▸ **Directive**: Please rewrite the entries as a numbered list, starting at the line containing "- row: 20 July 1998" and ending at the line containing "- row: 5 December 1997", both included, with blank lines dropped. Leave the pictures out of your answer.

[begin Given records]

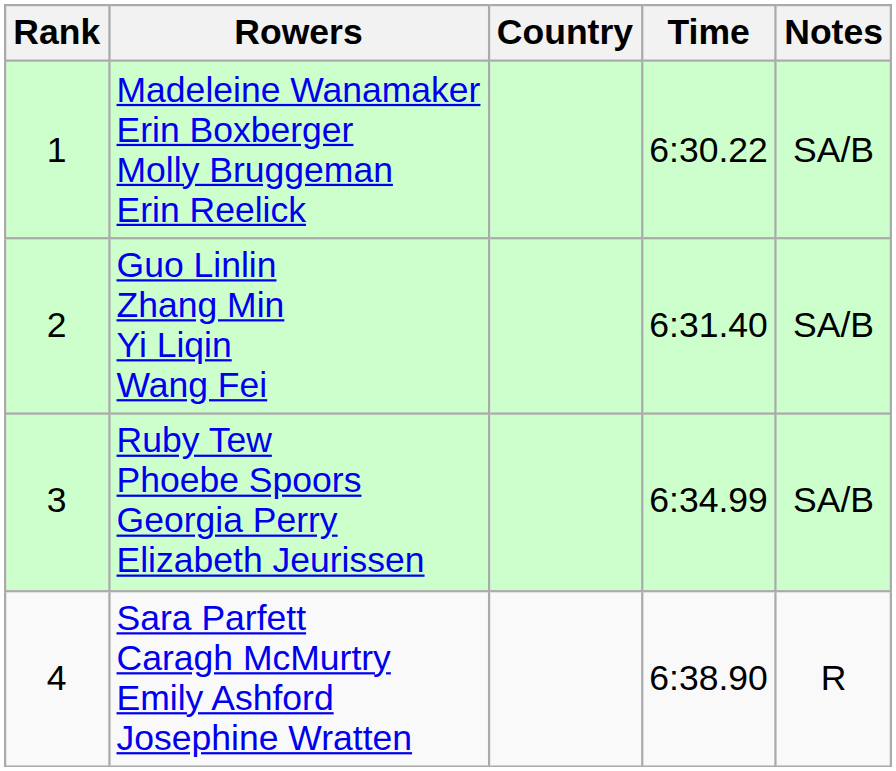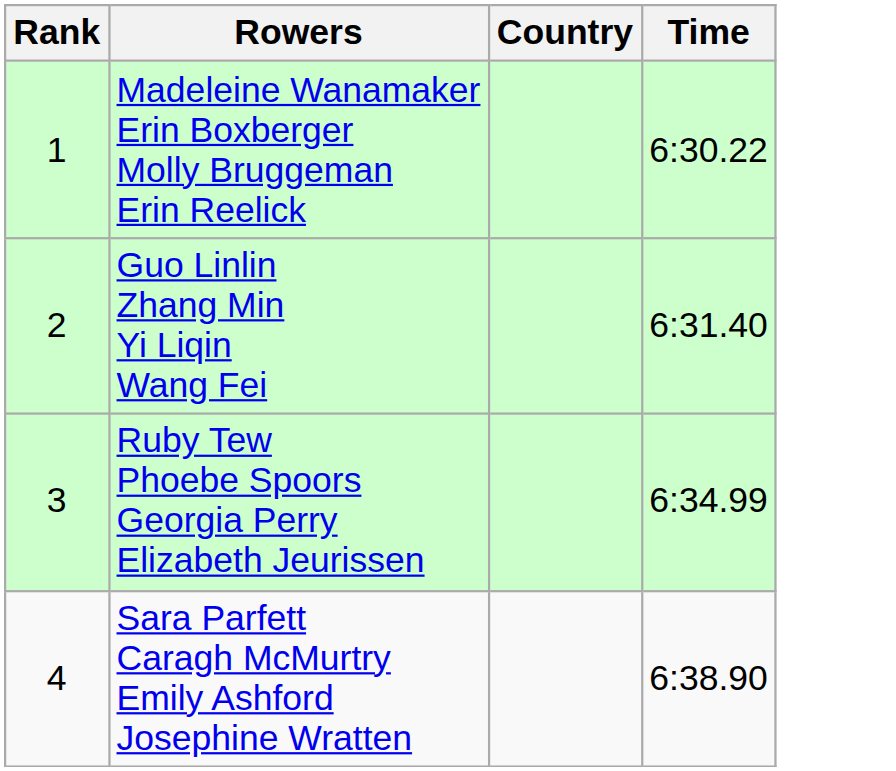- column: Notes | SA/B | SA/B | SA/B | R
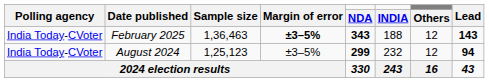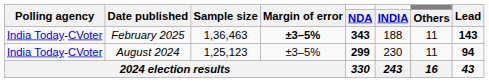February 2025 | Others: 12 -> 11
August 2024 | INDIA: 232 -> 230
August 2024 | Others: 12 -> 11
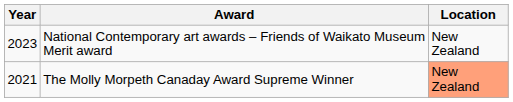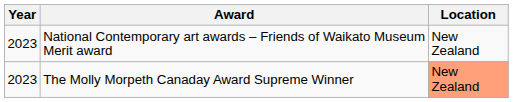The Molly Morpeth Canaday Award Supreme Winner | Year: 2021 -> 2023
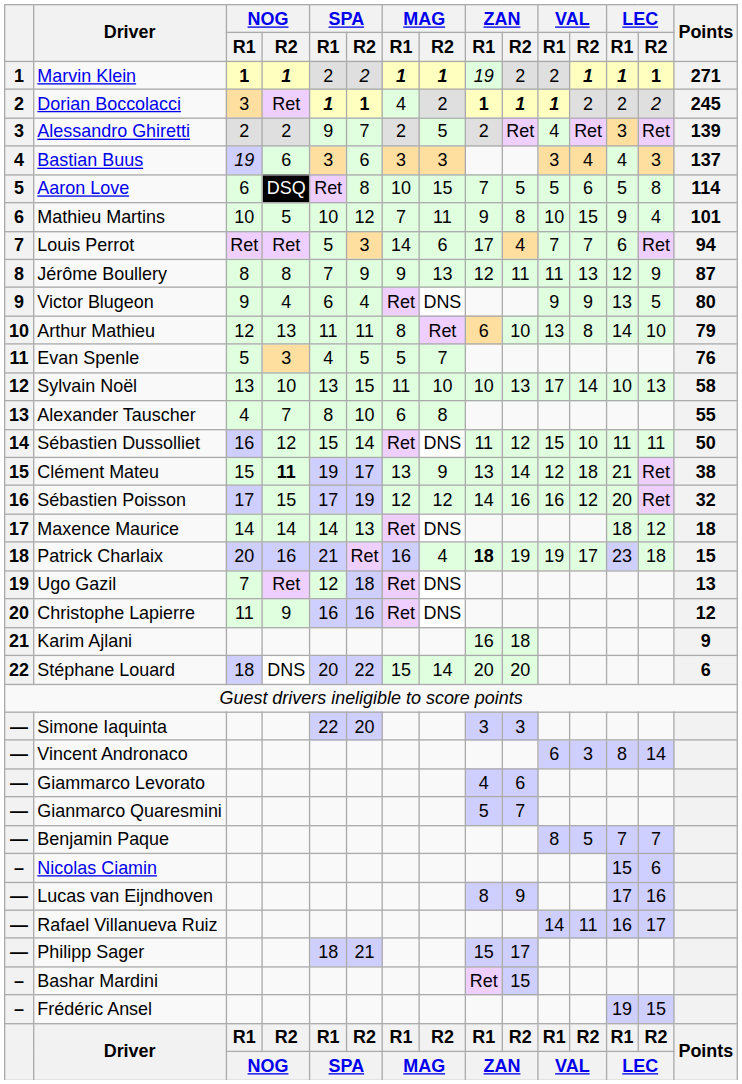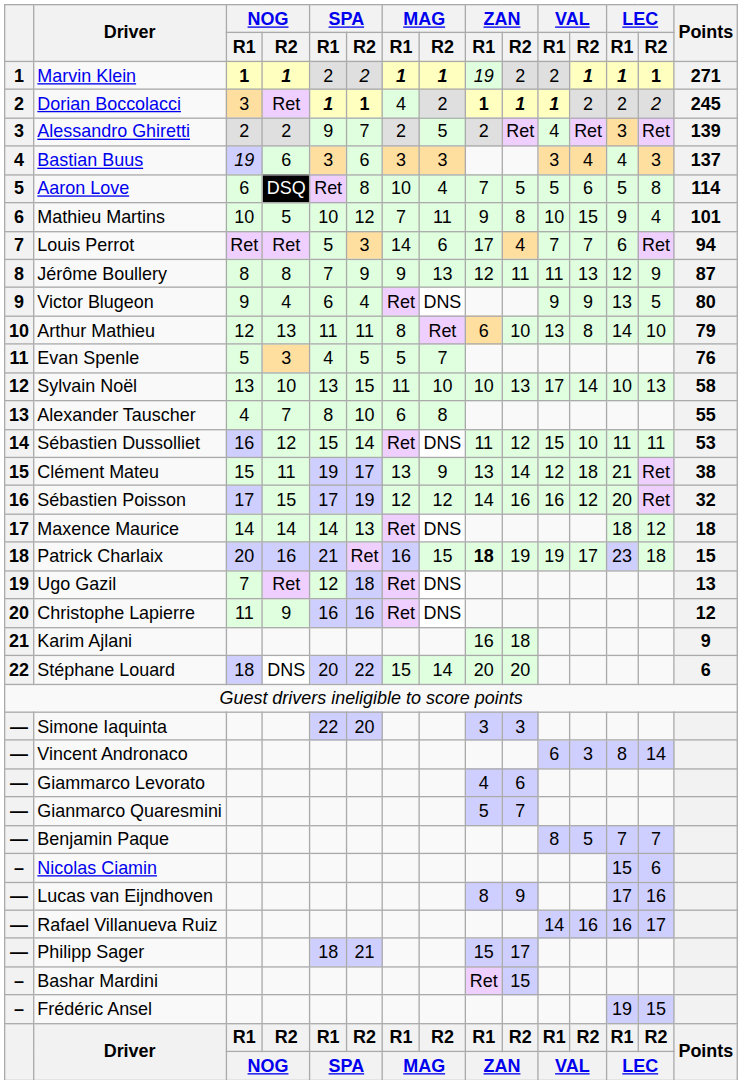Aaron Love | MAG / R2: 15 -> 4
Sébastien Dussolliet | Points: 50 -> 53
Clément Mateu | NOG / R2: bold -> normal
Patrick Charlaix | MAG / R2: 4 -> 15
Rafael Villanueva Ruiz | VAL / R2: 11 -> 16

[end Given records]
[begin Given records]

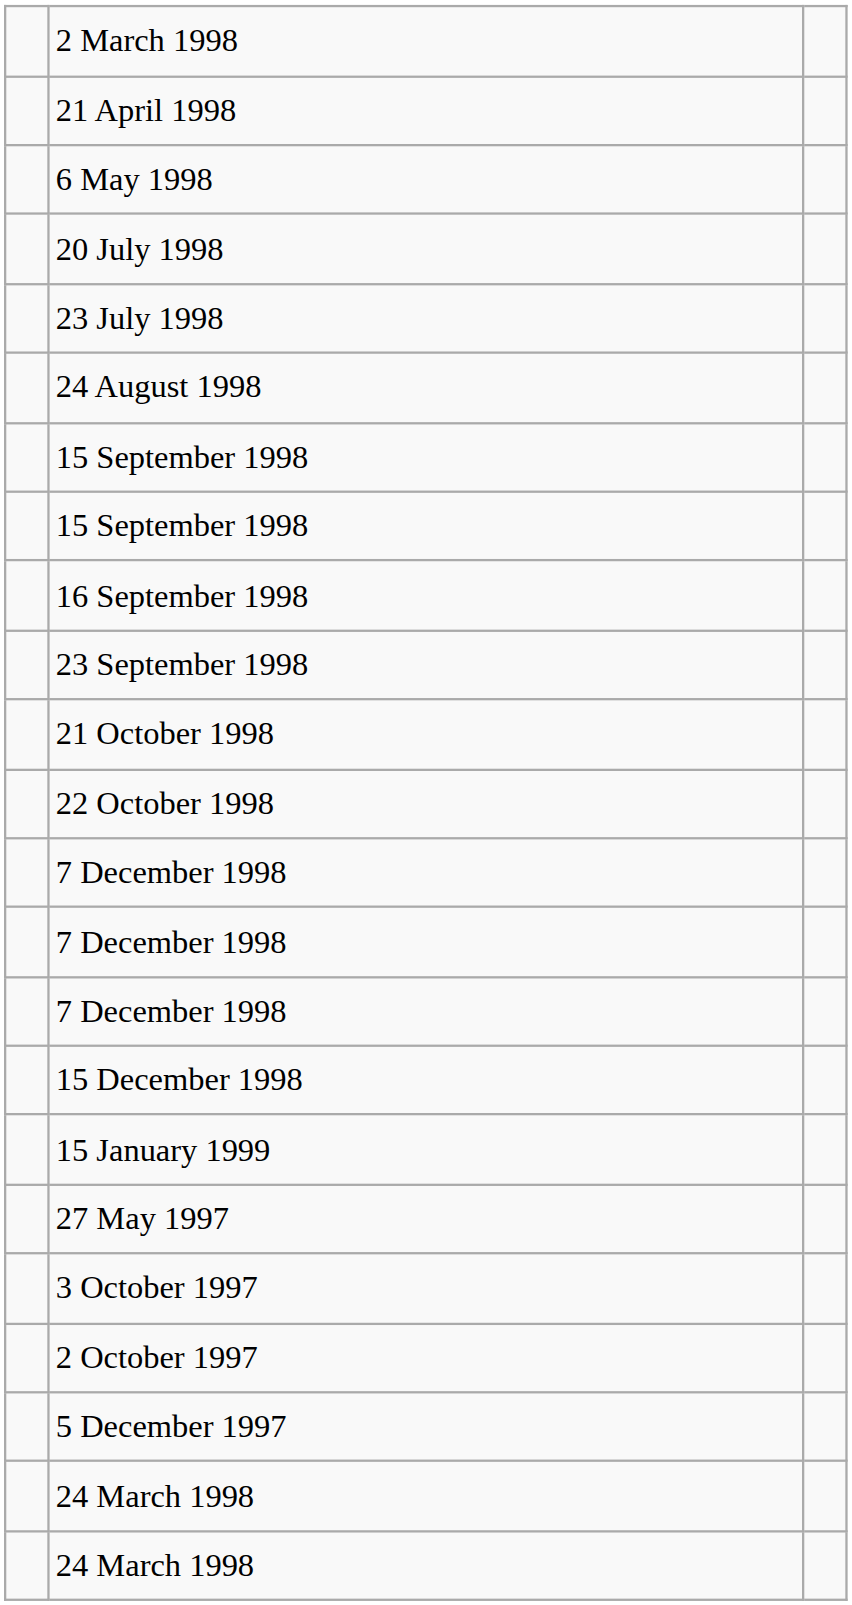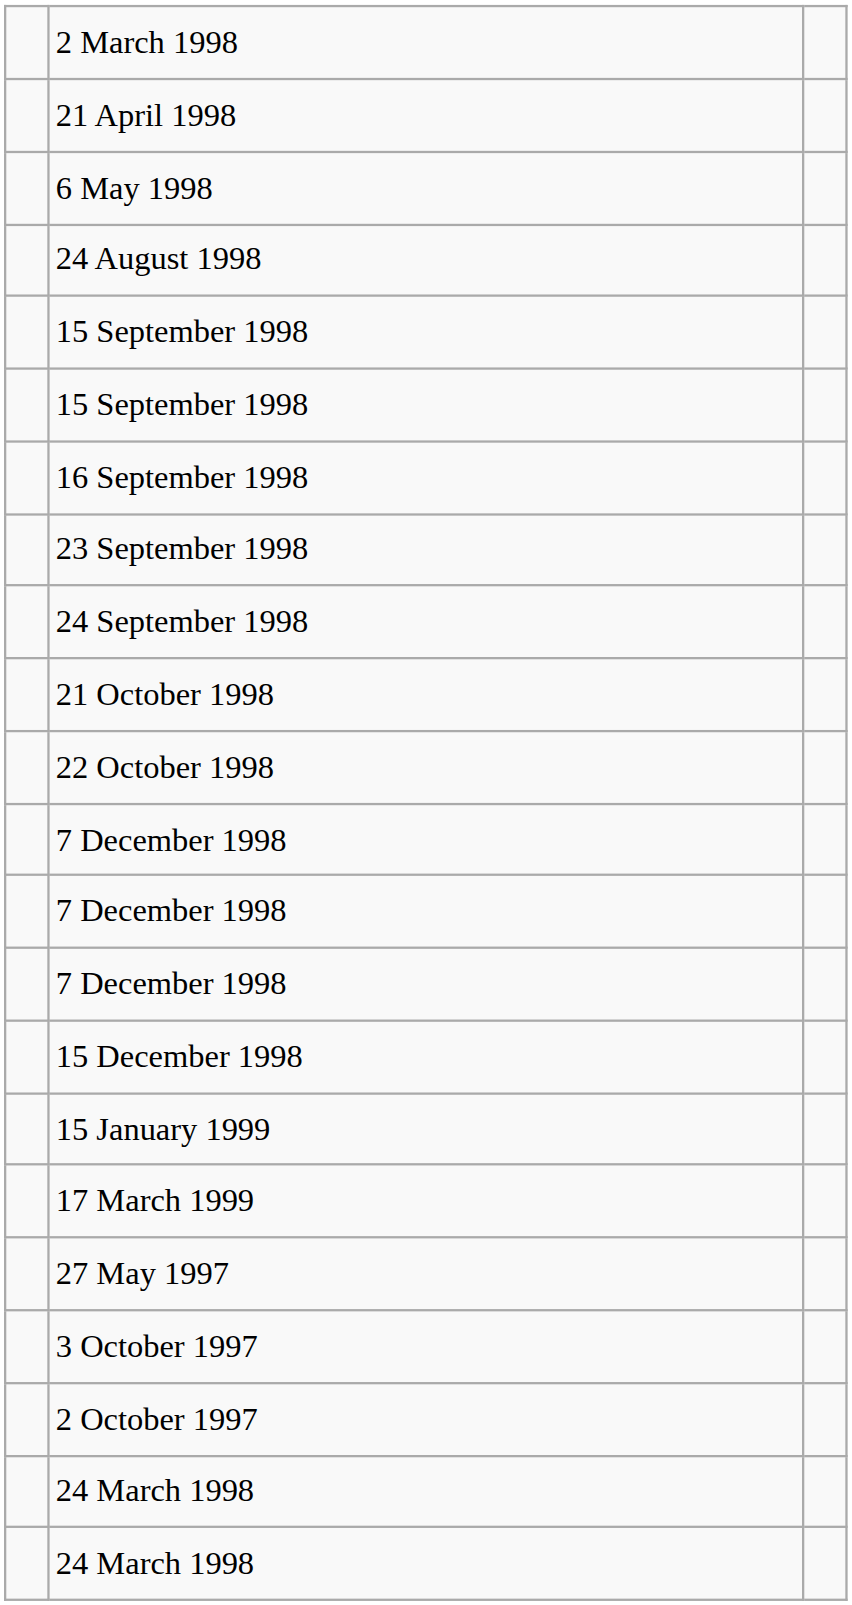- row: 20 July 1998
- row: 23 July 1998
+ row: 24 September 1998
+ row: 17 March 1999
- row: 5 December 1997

[end Given records]

▸ **Result of this exercise**:
1. - row: 20 July 1998
2. - row: 23 July 1998
3. + row: 24 September 1998
4. + row: 17 March 1999
5. - row: 5 December 1997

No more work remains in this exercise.